Sparse Bayesian Multidimensional Item Response Theory

Multivariate Item Response Theory (MIRT) is sought-after widely by applied researchers looking for interpretable (sparse) explanations underlying response patterns in questionnaire data. There is, however, an unmet demand for such sparsity discovery tools in practice. Our paper develops a Bayesian platform for binary and ordinal item MIRT which requires minimal tuning and scales well on large datasets due to its parallelizable features.
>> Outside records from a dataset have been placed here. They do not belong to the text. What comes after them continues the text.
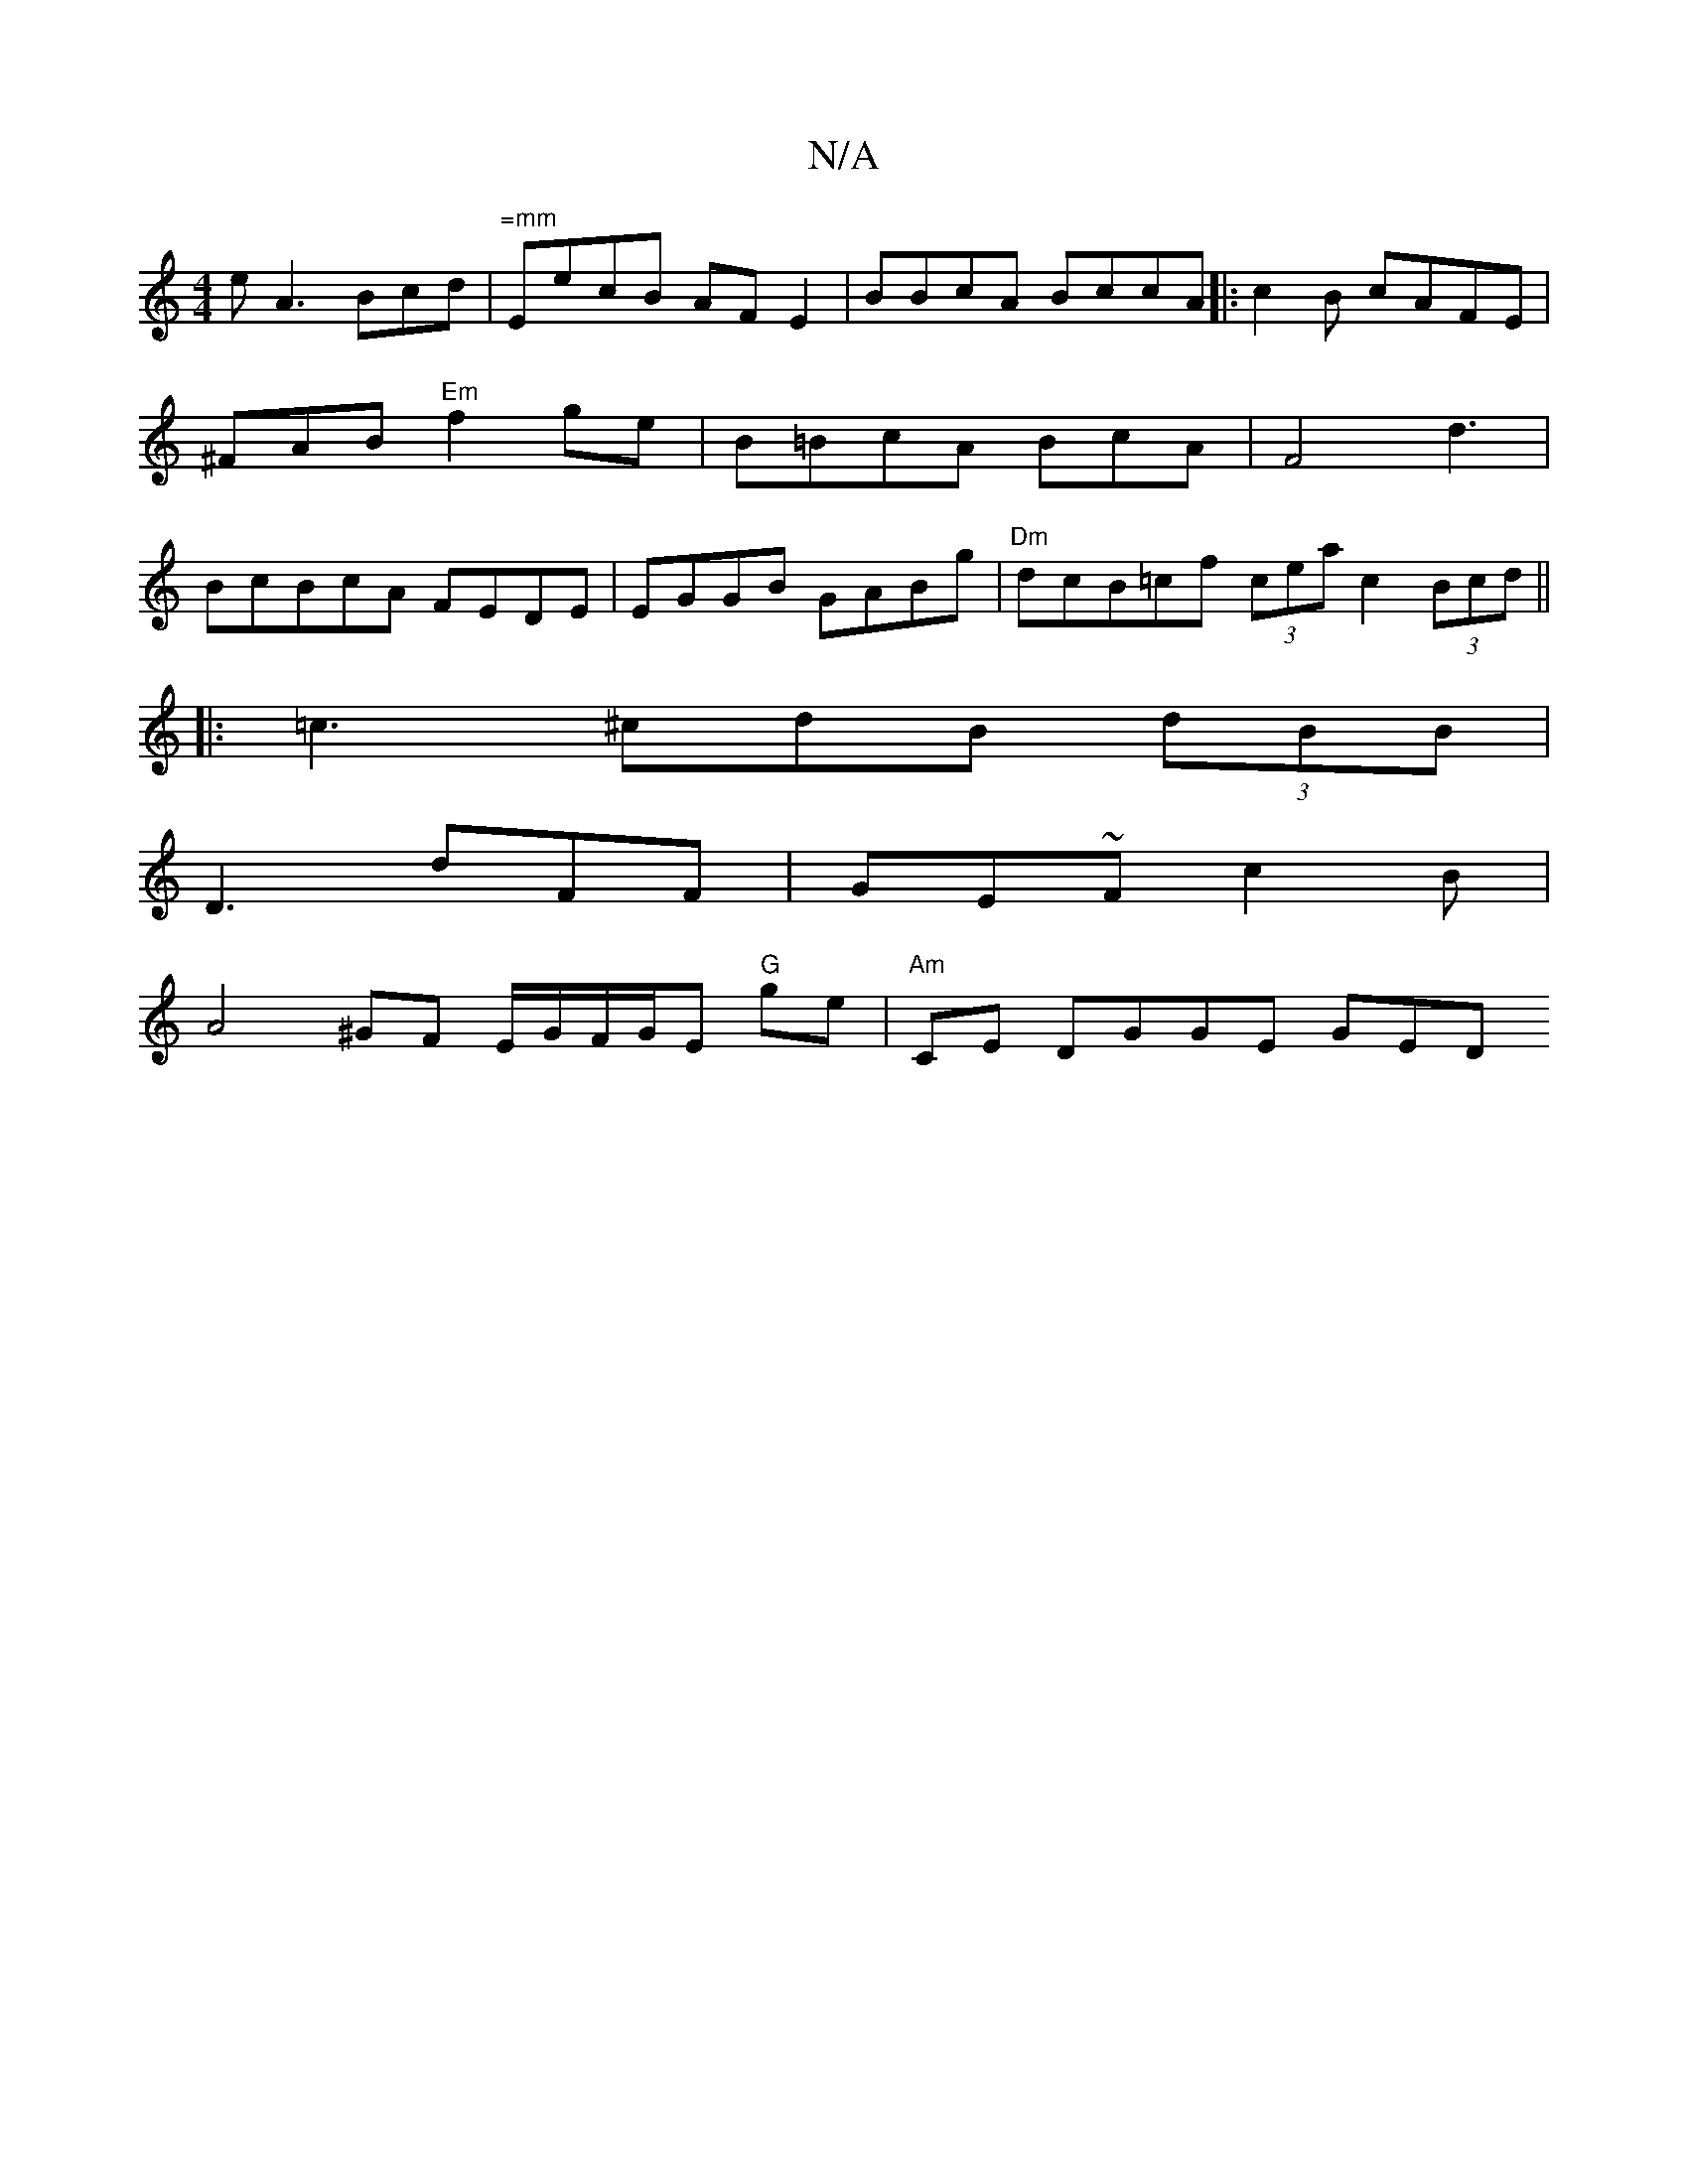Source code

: X:1
T:N/A
M:4/4
R:N/A
K:Cmajor
e A3 Bcd|"=mm"EecB AF E2|BBcA BccA ||:c2B cAFE |^FAB "Em"f2ge|B=BcA BcA|F4d3 | BcBcA FEDE|EGGB GABg|"Dm"dcB=cf (3cea c2 (3Bcd||
|:=c3^cdB (3dBB|
D3 dFF|GE~Fc2B|
A4^GF E/G/F/G/E "G"ge | "Am"CE DGGE GED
Bayesian methodology for MIRT models has traditionally relied on MCMC simulation, which cannot only be slow in practice, but also often renders exact sparsity recovery impossible without additional thresholding. In this work, we develop a scalable Bayesian EM algorithm to estimate sparse factor loadings from mixed continuous, binary, and ordinal item responses. We address the seemingly insurmountable problem of unknown latent factor dimensionality with tools from Bayesian nonparametrics which enable estimating the number of factors. Rotations to sparsity through parameter expansion further enhance convergence and interpretability without identifiability constraints. In our simulation study, we show that our method reliably recovers both the factor dimensionality as well as the latent structure on high-dimensional synthetic data even for small samples. We demonstrate the practical usefulness of our approach on three datasets: an educational assessment dataset, a quality-of-life measurement dataset, and a bio-behavioral dataset. All demonstrations show that our tool yields interpretable estimates, facilitating interesting discoveries that might otherwise go unnoticed under a pure confirmatory factor analysis setting.

翻译：多维项目反应理论（MIRT）广泛应用于应用研究者群体，旨在从问卷数据反应模式中寻找可解释的（稀疏）潜在结构。然而，实践中对这类稀疏性发现工具的需求尚未得到满足。本文开发了一个适用于二分类和有序分类项目的贝叶斯框架，该框架因具有并行化特性而只需极少的参数调优，并能在大规模数据集上良好扩展。传统上，MIRT模型的贝叶斯方法依赖于马尔可夫链蒙特卡洛（MCMC）模拟，这不仅在实践中可能运行缓慢，且往往需要额外阈值处理才能实现精确的稀疏性恢复。本研究开发了一种可扩展的贝叶斯期望最大化算法，用于从混合连续型、二分类和有序分类项目响应中估计稀疏因子载荷。我们利用贝叶斯非参数方法解决了未知潜在因子维度的棘手问题，从而实现了因子数量的估计。通过参数扩展的旋转稀疏化方法，在无辨识约束条件下进一步提升了收敛性和可解释性。模拟研究表明，即使在样本量较小的高维合成数据上，我们的方法也能可靠地恢复因子维度和潜在结构。我们通过三个数据集验证了该方法的实际应用价值：教育评估数据集、生活质量测量数据集和生物行为数据集。所有实验均表明，本工具能提供可解释的估计结果，有助于发现纯验证性因子分析框架中可能被忽略的有趣现象。